My mother and stepfather are in the process of moving. It makes sense — no need to live in a home meant for five people when there are just two of you. In this process, they discovered many an item I had left there while I was transitioning between various boroughs, finally arriving in Queens. One interesting discovery I made was a real reminder of who I was — Journals.
Early Writing — Or Comedy Audition?
For a few weeks in 1993, I kept somewhat of a journal. However, looking at it now I can’t help but wonder for whom I was writing these journal entries? They don’t seem so much like recollections of what happened to me as they were commentary on society. For example, here is something I wrote on May 3, 1993 about television commercials.
Earlier today I was watching TV, and I rerealized [sic] for the 5,836,791th [sic] time that the people who make ads must think that we are outright cretins. There was a brilliantly thought out ad for home equity loans that starred… no, not a professor of economics at Harvard, but a famous baseball player who was given the label, “Hall of Fame” hovering in front of him. What a smart guy. We’re dealing with another Einstein here!

▶ Source material
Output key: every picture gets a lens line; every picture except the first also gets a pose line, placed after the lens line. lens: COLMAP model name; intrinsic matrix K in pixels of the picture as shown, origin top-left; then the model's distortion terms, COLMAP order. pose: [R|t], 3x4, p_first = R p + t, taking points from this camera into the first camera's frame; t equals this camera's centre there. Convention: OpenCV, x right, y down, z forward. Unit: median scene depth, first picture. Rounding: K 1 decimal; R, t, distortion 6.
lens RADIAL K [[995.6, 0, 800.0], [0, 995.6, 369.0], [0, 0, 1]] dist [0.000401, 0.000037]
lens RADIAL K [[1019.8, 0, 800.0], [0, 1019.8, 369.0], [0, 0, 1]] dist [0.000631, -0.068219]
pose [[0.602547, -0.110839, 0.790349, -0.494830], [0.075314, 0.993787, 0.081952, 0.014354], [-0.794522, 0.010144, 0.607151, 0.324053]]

▶ Task instructions
[1] In the text about old journals, in which borough did the writer finally settle?
[2] Continue the text about old journals, starting after its last sentence.

▶ Answers given
[1] Queens.

[2]
A few things come to mind when I read these entries. The first thing is that I barely recognize the person who wrote the journal entries as being myself. Reading the entries to my wife, she says she understands how the person who wrote them turned into the person I am today. I also have to wonder for whom I was actually writing these journal entries. I actually answer that question in the first entry. The journal is written “…in case one day, when I’m an old fogey (>=40) I start to lose memory, and suddenly, I realize that I don’t think I had a childhood. This’ll stop that from happening.” This statement is frightening on so many levels, the least of which is that at the age of 15 I thought that I would be an old fogey at the age of 40. I now look to 40 as still youthful.
The Daily Dose of Gordon
From about late February 1996 until the end of 1999, I wrote in a paper journal nearly every day. I would write about a page every day, writing about things that happened to me during the day and thoughts that I had on my life. For a really long time I was quite regular about writing, even if it was just to write that I had a boring day and that not much happened. Here is an excerpt from an entry. Even here, I am inserting a little bit more than just explaining what I did in the day.
Piano playing is going well. I really feel like I am seriously improving each time I play. It’s a wonderful thing, to improve at a musical instrument. The better I get, the easier it is to express my emotions, just as one speaking a language would have an easier time expressing himself with two thousand words than with twenty, though sometimes it seems like that’s all people use nowadays. Young people, that is. Young teenage people.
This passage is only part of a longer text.